Prosper-Olivier Lissagaray relate, dans son histoire de la Commune de 1871, qu’un arrêt de la Commission de la Justice ordonna aux directeurs des établissements d’aliénés d’envoyer, sous quatre jours, un état nominatif et explicatif de leurs malades. Lissagaray écrit :

« Que la Commune eût fait le jour dans ces tanières, et l’humanité serait sa débitrice ».

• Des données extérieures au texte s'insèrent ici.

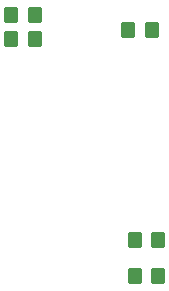
<source format=gbr>
%TF.GenerationSoftware,KiCad,Pcbnew,7.0.10*%
%TF.CreationDate,2024-01-29T09:08:00-07:00*%
%TF.ProjectId,AMPE32T30,414d5045-3332-4543-9330-2e6b69636164,rev?*%
%TF.SameCoordinates,PX76efc10PY5962530*%
%TF.FileFunction,Paste,Top*%
%TF.FilePolarity,Positive*%
%FSLAX46Y46*%
G04 Gerber Fmt 4.6, Leading zero omitted, Abs format (unit mm)*
G04 Created by KiCad (PCBNEW 7.0.10) date 2024-01-29 09:08:00*
%MOMM*%
%LPD*%
G01*
G04 APERTURE LIST*
G04 Aperture macros list*
%AMRoundRect*
0 Rectangle with rounded corners*
0 $1 Rounding radius*
0 $2 $3 $4 $5 $6 $7 $8 $9 X,Y pos of 4 corners*
0 Add a 4 corners polygon primitive as box body*
4,1,4,$2,$3,$4,$5,$6,$7,$8,$9,$2,$3,0*
0 Add four circle primitives for the rounded corners*
1,1,$1+$1,$2,$3*
1,1,$1+$1,$4,$5*
1,1,$1+$1,$6,$7*
1,1,$1+$1,$8,$9*
0 Add four rect primitives between the rounded corners*
20,1,$1+$1,$2,$3,$4,$5,0*
20,1,$1+$1,$4,$5,$6,$7,0*
20,1,$1+$1,$6,$7,$8,$9,0*
20,1,$1+$1,$8,$9,$2,$3,0*%
G04 Aperture macros list end*
%ADD10RoundRect,0.250000X0.350000X0.450000X-0.350000X0.450000X-0.350000X-0.450000X0.350000X-0.450000X0*%
%ADD11RoundRect,0.250000X-0.350000X-0.450000X0.350000X-0.450000X0.350000X0.450000X-0.350000X0.450000X0*%
G04 APERTURE END LIST*
D10*
%TO.C,R1*%
X13938000Y44704000D03*
X11938000Y44704000D03*
%TD*%
D11*
%TO.C,R5*%
X21844000Y43434000D03*
X23844000Y43434000D03*
%TD*%
D10*
%TO.C,R2*%
X13938000Y42672000D03*
X11938000Y42672000D03*
%TD*%
D11*
%TO.C,R3*%
X22384000Y22606000D03*
X24384000Y22606000D03*
%TD*%
D10*
%TO.C,R4*%
X24384000Y25654000D03*
X22384000Y25654000D03*
%TD*%
M02*

</source>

Lissagaray relate également l’épisode très révélateur de la prodigieuse hypocrisie de la morale bourgeoise et cléricale, du couvent des sœurs de Picpus :

« Des gardes nationaux avaient éventré les mystères du couvent de Picpus, découvert trois malheureuses enfermées dans des cages grillées, des instruments étranges, corselets en fer, ceintures, chevalets, casques qui sentaient l’inquisition, un traité d’avortement, deux crânes encore couverts de cheveux. Une des prisonnières, la seule qui eût conservé la raison, racontait qu’elle vivait depuis dix années dans cette cage ».

La sœur qui faisait la fonction de supérieure répond à Rigault (que la Commune avait installé à la préfecture de police) qui l’interroge sur la raison de l’enfermement de ces femmes :

« – C’était pour rendre service à leurs familles ; elles étaient folles. Tenez, vous, messieurs, qui êtes des fils de famille, on est quelquefois bien aisé de cacher la folie de ses parents.

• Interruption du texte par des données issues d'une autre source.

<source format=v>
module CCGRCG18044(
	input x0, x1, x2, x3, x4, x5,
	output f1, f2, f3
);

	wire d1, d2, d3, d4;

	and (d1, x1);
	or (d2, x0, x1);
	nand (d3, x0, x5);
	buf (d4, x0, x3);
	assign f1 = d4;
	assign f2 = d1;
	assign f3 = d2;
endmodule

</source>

– Mais vous ne connaissez pas la loi ? –

Non, monsieur le commissaire, nous obéissons à nos supérieurs.

À qui ces livres ?

– Je n’en sais rien ».

Prosper-Olivier Lissagaray (1838-1901)
Prosper-Olivier Lissagaray (1838-1901)

Cette anecdote révèle à la fois le caractère profondément inhumain de la morale bourgeoise de l’époque et nous laisse entrevoir l’esprit profondément humaniste et libertaire de la Commune. Belle époque que celle où le socialisme était encore une aurore généreuse et pleine de rêves et n’était pas devenu, par une cruelle ironie de l’Histoire, le crépuscule sanglant de tous les espoirs humains.

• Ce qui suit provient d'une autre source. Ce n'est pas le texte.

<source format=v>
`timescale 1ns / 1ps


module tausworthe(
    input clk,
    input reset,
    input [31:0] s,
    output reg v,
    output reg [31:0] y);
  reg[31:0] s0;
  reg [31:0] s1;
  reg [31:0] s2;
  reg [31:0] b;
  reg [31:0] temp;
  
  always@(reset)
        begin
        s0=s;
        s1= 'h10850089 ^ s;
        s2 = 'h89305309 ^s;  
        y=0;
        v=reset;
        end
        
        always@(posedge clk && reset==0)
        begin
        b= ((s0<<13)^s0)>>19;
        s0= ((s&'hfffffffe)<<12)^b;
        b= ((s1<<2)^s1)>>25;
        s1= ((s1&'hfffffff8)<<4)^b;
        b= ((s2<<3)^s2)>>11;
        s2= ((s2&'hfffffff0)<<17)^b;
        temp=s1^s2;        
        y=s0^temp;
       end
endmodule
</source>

On peut également noter l’ironie que constitue de nos jours l’existence d’un pavillon Louise Michel à l’Hôpital Psychiatrique de Soisy-sur-Seine. Problème symbolique où la bourgeoisie coopte pour leur ôter leur pouvoir subversif les plus belles figures de l’Histoire révolutionnaire. Cette militante anarchiste passionnée qui donna toute sa vie à la grande cause de la Révolution sociale serait très probablement affligée du sort que l’on réserve aux patients de ce pavillon, en ces temps de restrictions budgétaires, de casse des services publics et de suppression de lits dans les hôpitaux et en psychiatrie en particulier.